Оборванец, бывший почти у самых ног Нины, как-то нелепо взмахнул руками и покатился по песку. Нина живо добежала до ворот. Другой лезгин хотел было, по горскому обычаю, выручить тело товарища и кинулся к нему, но Смирнов, зная местный адат, уже приготовился и метким ударом уложил его рядом. Тревога поднялась в крепости… Солдаты врассыпную кинулись на холм, обшарили там все кусты, но никого больше не нашли. Только двое этих хищников и было. Одного, убитого наповал, и другого, умирающего, внесли в крепость и положили в тень чинары, на её площади. Нина, замирая, смотрела им в лица. Грозные взгляды их из-под полусмежившихся век, казалось, ещё следовали за нею. Бешметы их были расстёгнуты, и сильные загорелые волосатые груди, ещё дышащая у одного и недвижная у другого, как старая бронза, блестели под солнцем. Пришёл врач, посмотрел раненого…

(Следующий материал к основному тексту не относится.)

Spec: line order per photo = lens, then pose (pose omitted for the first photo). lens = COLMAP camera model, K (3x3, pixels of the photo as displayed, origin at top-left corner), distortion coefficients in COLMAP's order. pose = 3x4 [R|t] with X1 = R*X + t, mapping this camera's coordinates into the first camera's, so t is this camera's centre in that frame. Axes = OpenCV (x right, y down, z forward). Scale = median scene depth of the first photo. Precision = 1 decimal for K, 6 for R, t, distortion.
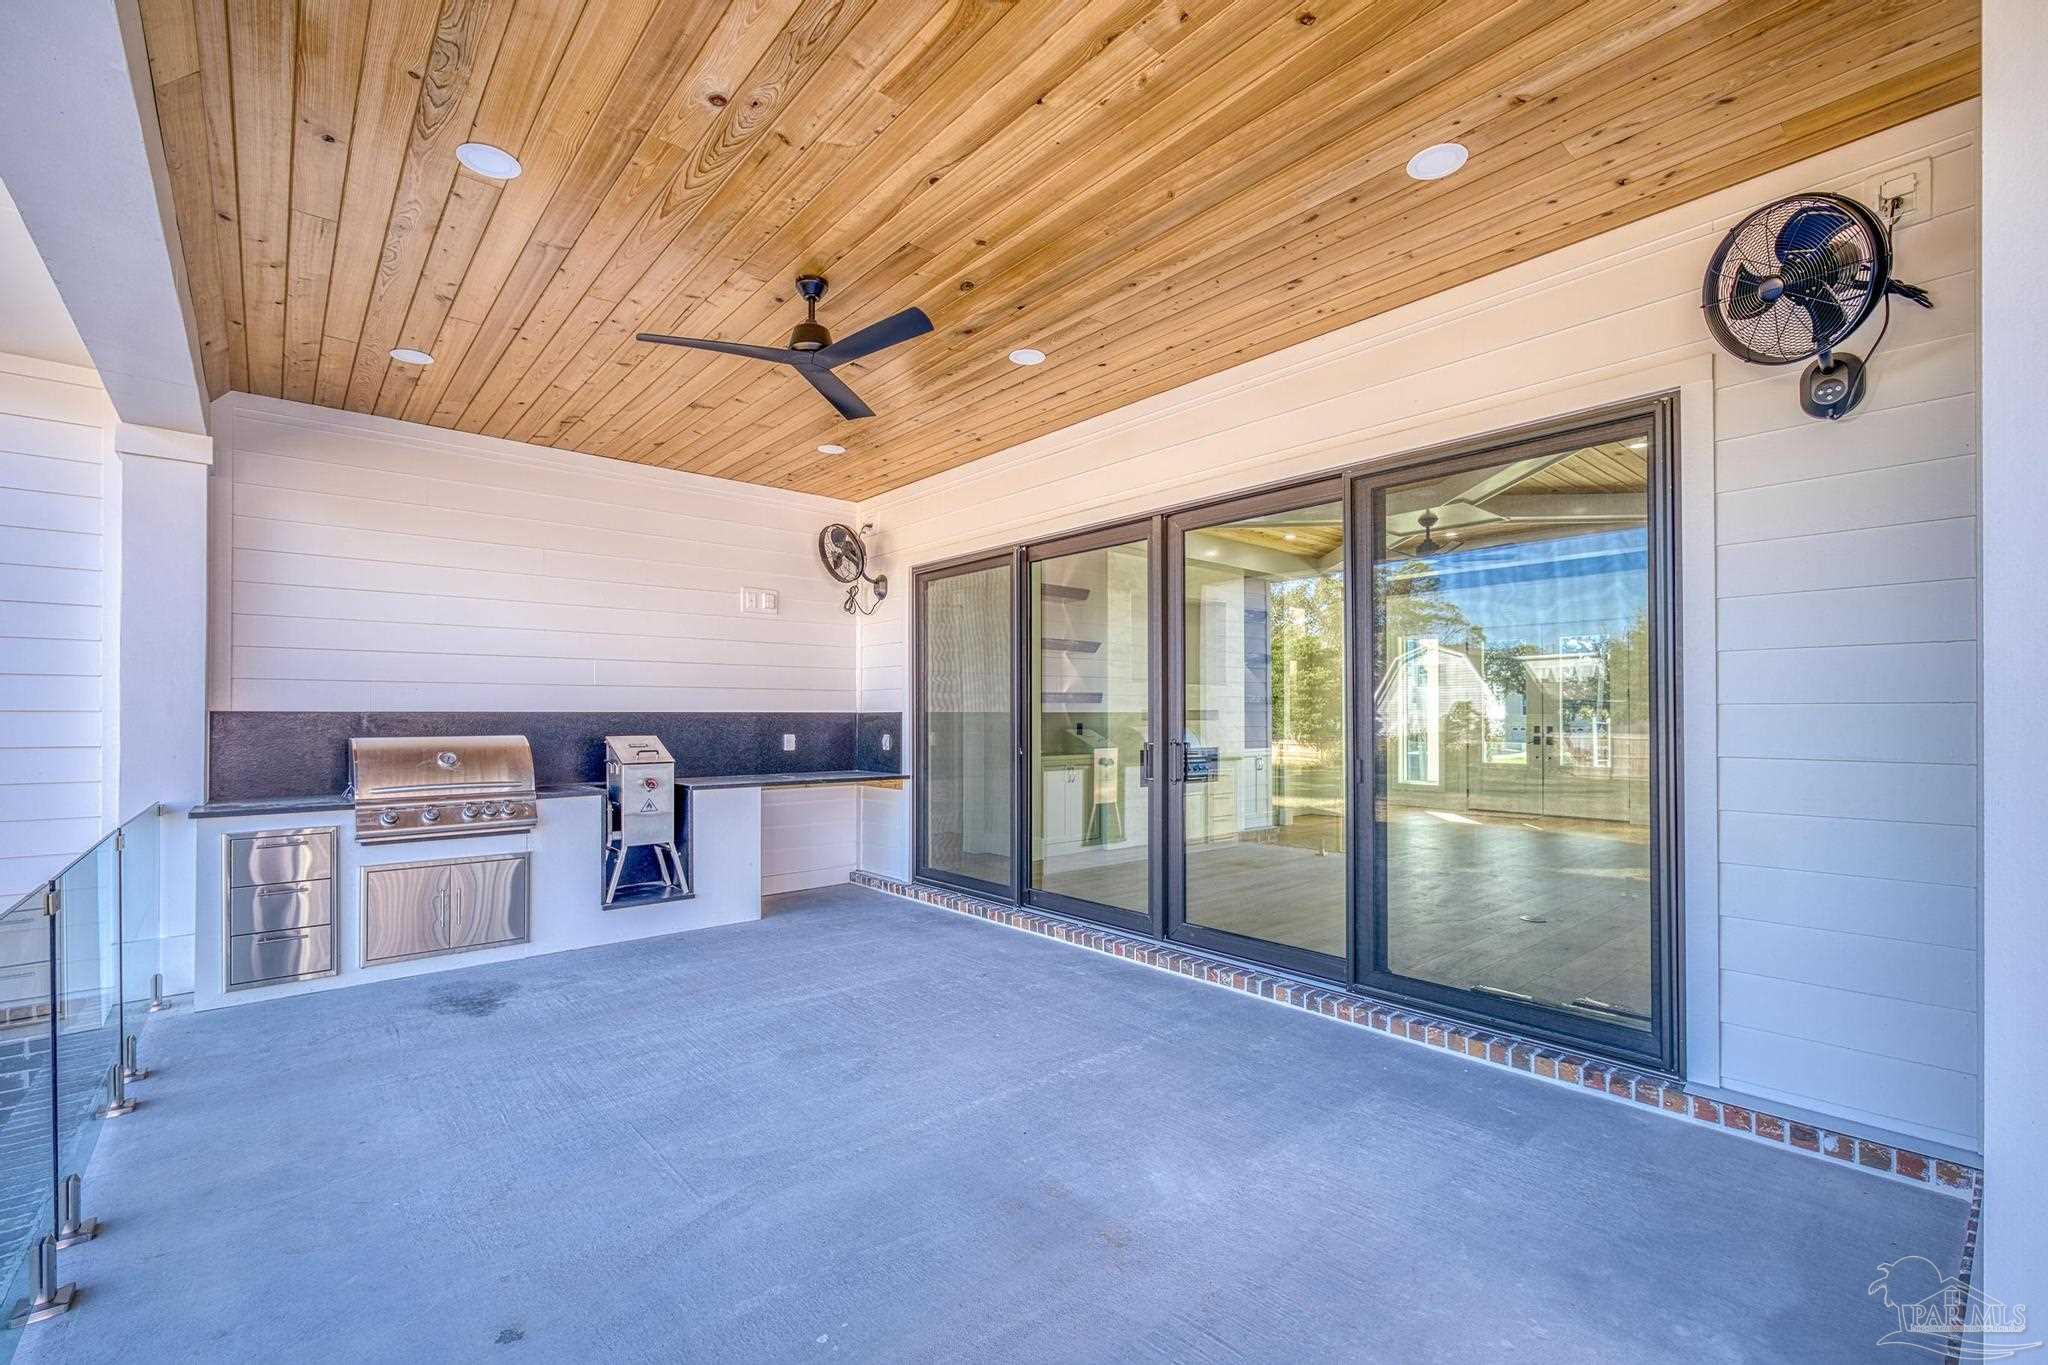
lens RADIAL K [[870.6, 0, 1016.0], [0, 870.6, 698.4], [0, 0, 1]] dist [-0.003336, 0.000074]
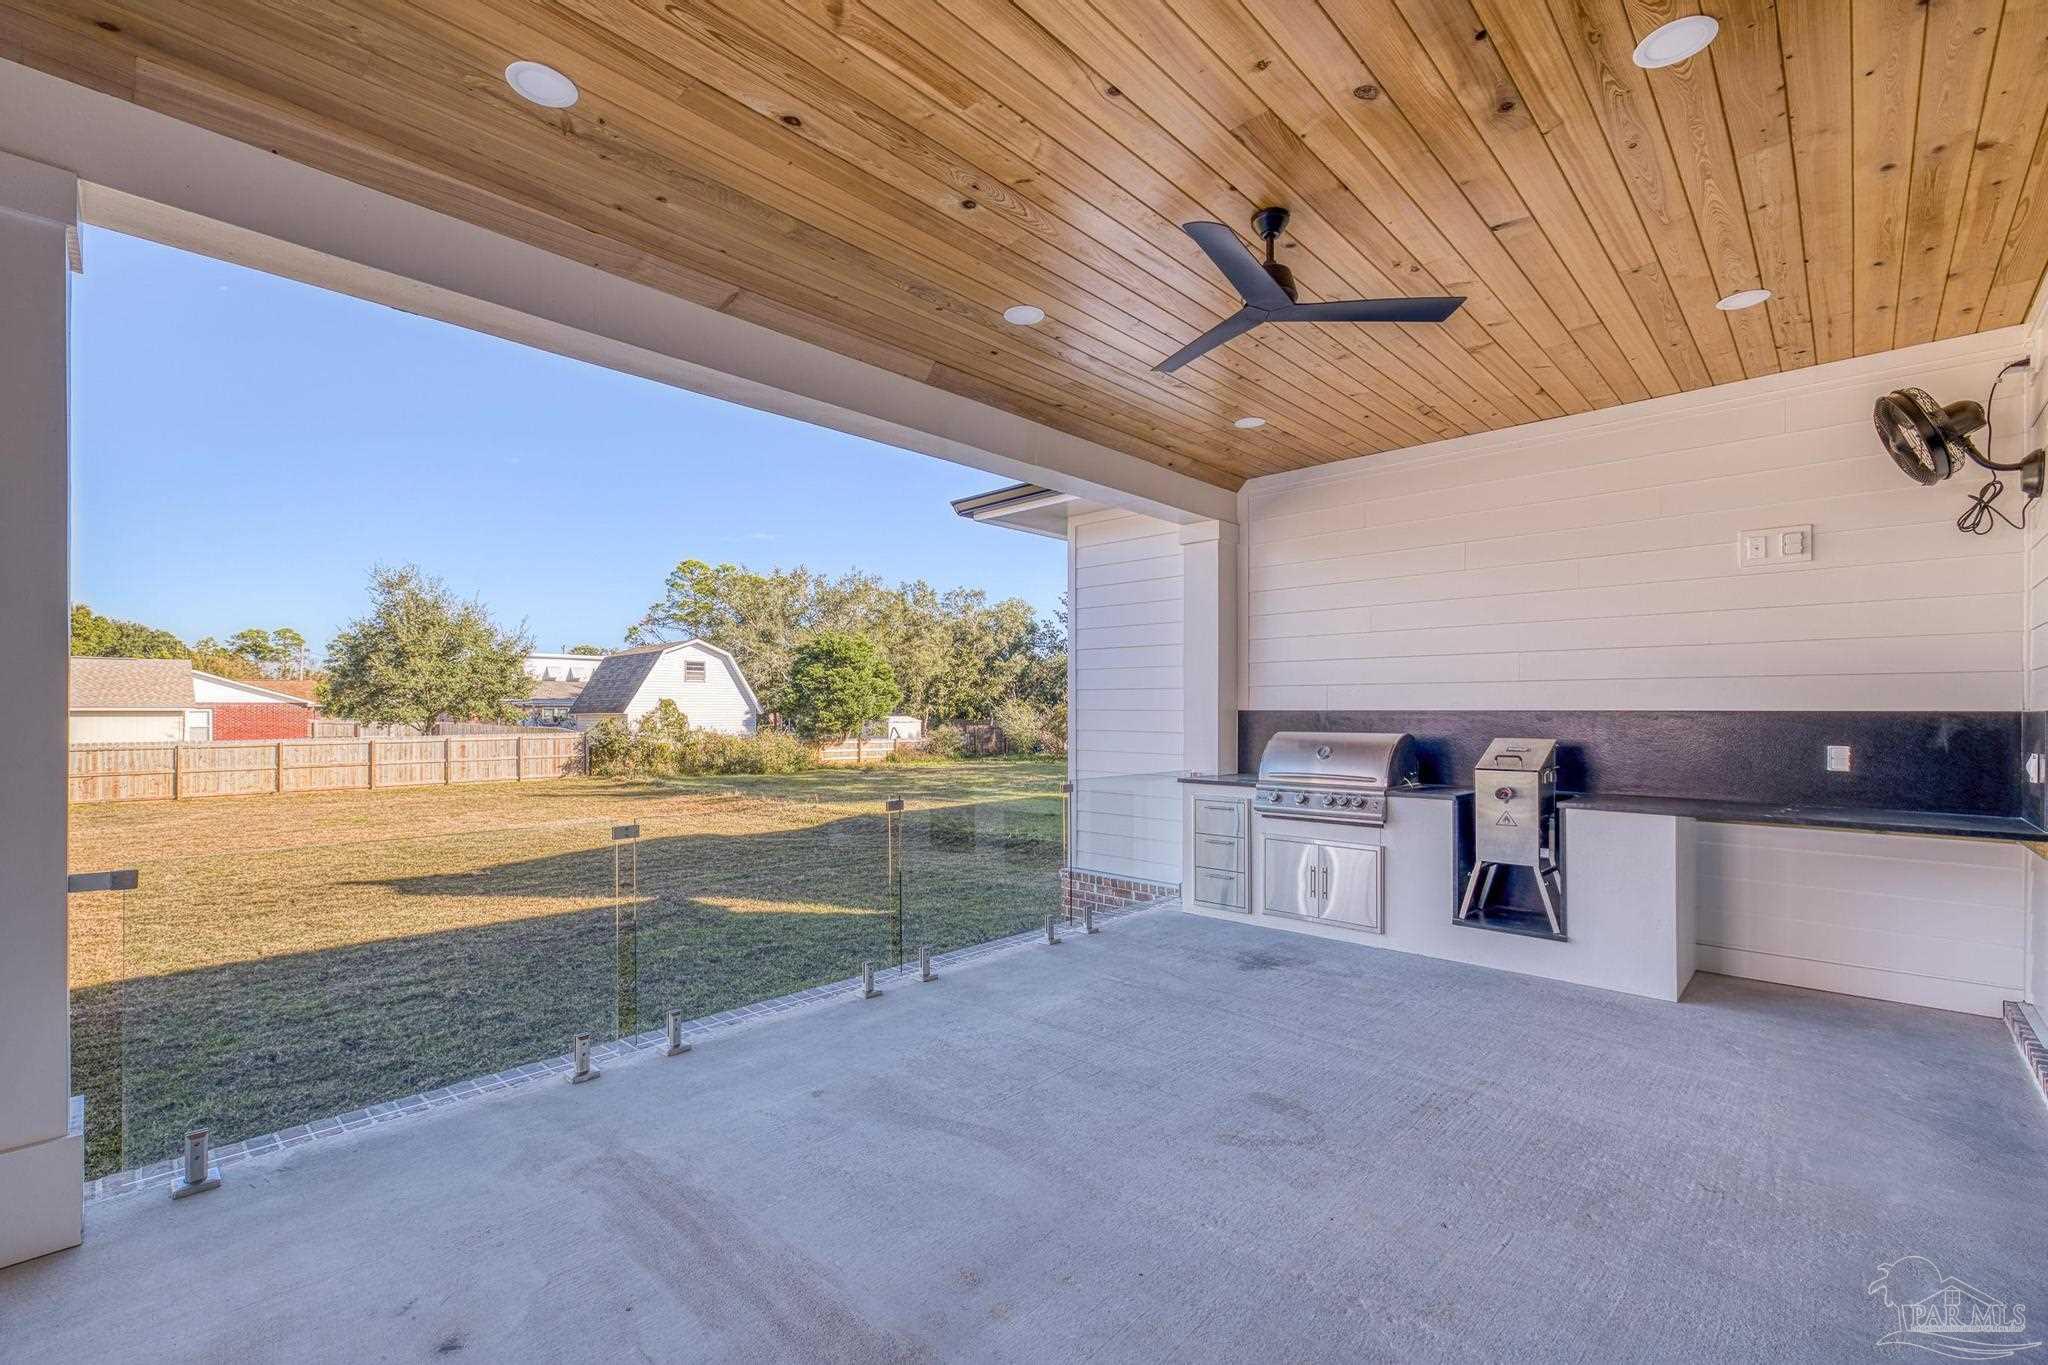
lens RADIAL K [[870.6, 0, 1019.2], [0, 870.6, 699.6], [0, 0, 1]] dist [-0.003336, 0.000074]
pose [[0.102565, -0.011675, -0.994658, 0.412004], [0.018602, 0.999779, -0.009817, 0.003857], [0.994552, -0.017496, 0.102760, 0.453389]]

— Дайте ему пить! Тут мне делать нечего.
— А вылечить нельзя будет? — спросила Нина.
— Нет! Какое вылечить! Через час готов!.. Ну, барышня, счастлив ваш Бог!.. Они бы вас живо скрутили и в горы…
— Зачем я ему?
— Как зачем? А выкуп?..
— Ну вот!..
Брызгалов, встревоженный и испуганный, отдал приказание впредь не пускать Нину за крепость…

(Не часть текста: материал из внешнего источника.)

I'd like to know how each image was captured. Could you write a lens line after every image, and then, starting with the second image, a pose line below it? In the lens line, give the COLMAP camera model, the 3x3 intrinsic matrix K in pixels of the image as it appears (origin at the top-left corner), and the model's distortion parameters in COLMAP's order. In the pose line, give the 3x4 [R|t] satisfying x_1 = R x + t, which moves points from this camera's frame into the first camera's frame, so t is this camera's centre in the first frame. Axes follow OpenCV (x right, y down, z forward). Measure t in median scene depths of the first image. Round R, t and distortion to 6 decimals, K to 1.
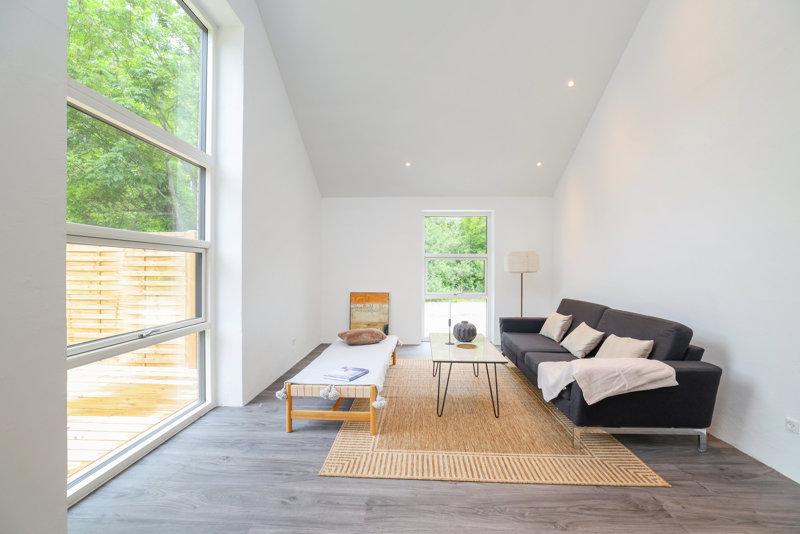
lens RADIAL K [[349.4, 0, 401.6], [0, 349.4, 269.6], [0, 0, 1]] dist [-0.022109, 0.000435]
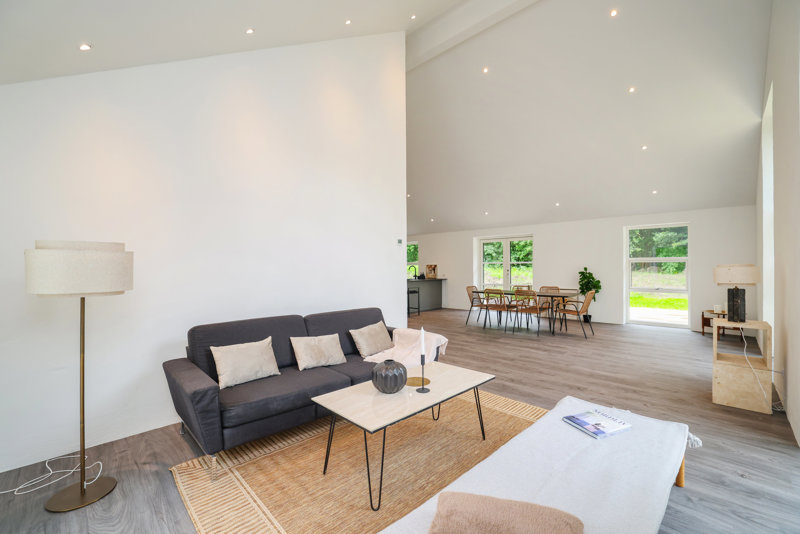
lens RADIAL K [[349.4, 0, 401.6], [0, 349.4, 269.6], [0, 0, 1]] dist [-0.022109, 0.000435]
pose [[-0.753131, 0.003130, 0.657863, -0.308314], [0.008026, 0.999958, 0.004430, -0.026251], [-0.657822, 0.008616, -0.753125, 1.713845]]
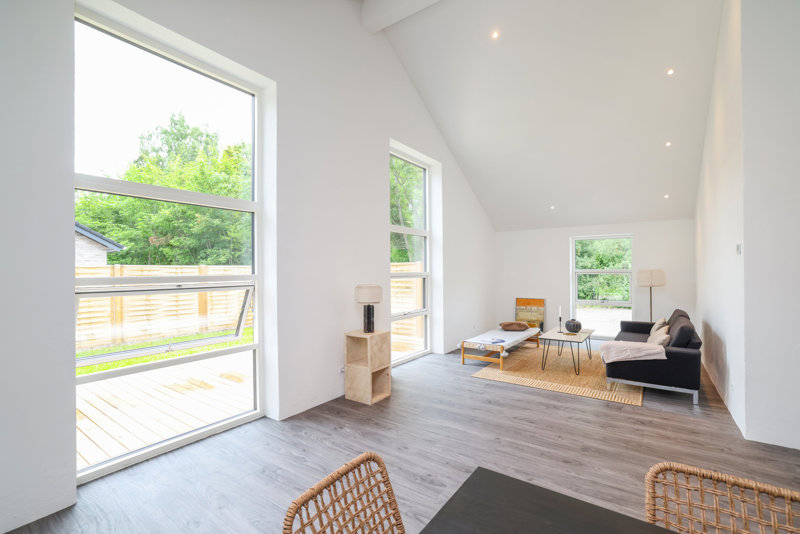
lens RADIAL K [[349.4, 0, 401.6], [0, 349.4, 269.6], [0, 0, 1]] dist [-0.022109, 0.000435]
pose [[0.841074, -0.012235, -0.540781, 0.448379], [0.009134, 0.999923, -0.008417, -0.081400], [0.540842, 0.002139, 0.841121, -0.857711]]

Финала этого приключения пришлось ждать недолго. Утром на другой день к воротам крепости подошла целая процессия. Впереди шёл такой же, как и убитые, оборванный лезгин с палкой, на которой болтался белый лоскут. За парламентёром брели две старухи, старик, трое вооружённых молодых людей с лошадьми в поводу и медленно, и важно ехал верхом кадий аула, из которого были убитые хищники. Кадия впустили в крепость. Длинный и сутуловатый старик с окрашенной в красное бородой, шёл, кутаясь в неизменный, накинутый на плечо тулуп. Чудовищно длинный воротник этого тулупа украшен был тремя хвостами и длинными, волочившимися до полу рукавами, такими узкими, что ничья даже детская рука не могла бы влезть в них. Поверх шубы для важности была на него накинута на одно плечо бурка. Кадий важно приблизился к Брызгалову и что-то забормотал ему по-аварски. Вызвали переводчика.
Кадий, как и подобало столь солидной персоне, сел и даже глаза закрыл от сознания своего величия.
Нукер его за ним подал ему кальян. Он выпустил два-три клуба синеватого дыма и обратился к переводчику:
— Ты грузин?
Тот щёлкнул языком — знак, выражавший отрицание.
— Армянин?
То же самое.
— Урус? Алла, Алла! Бэла урус гёрмадым.[4]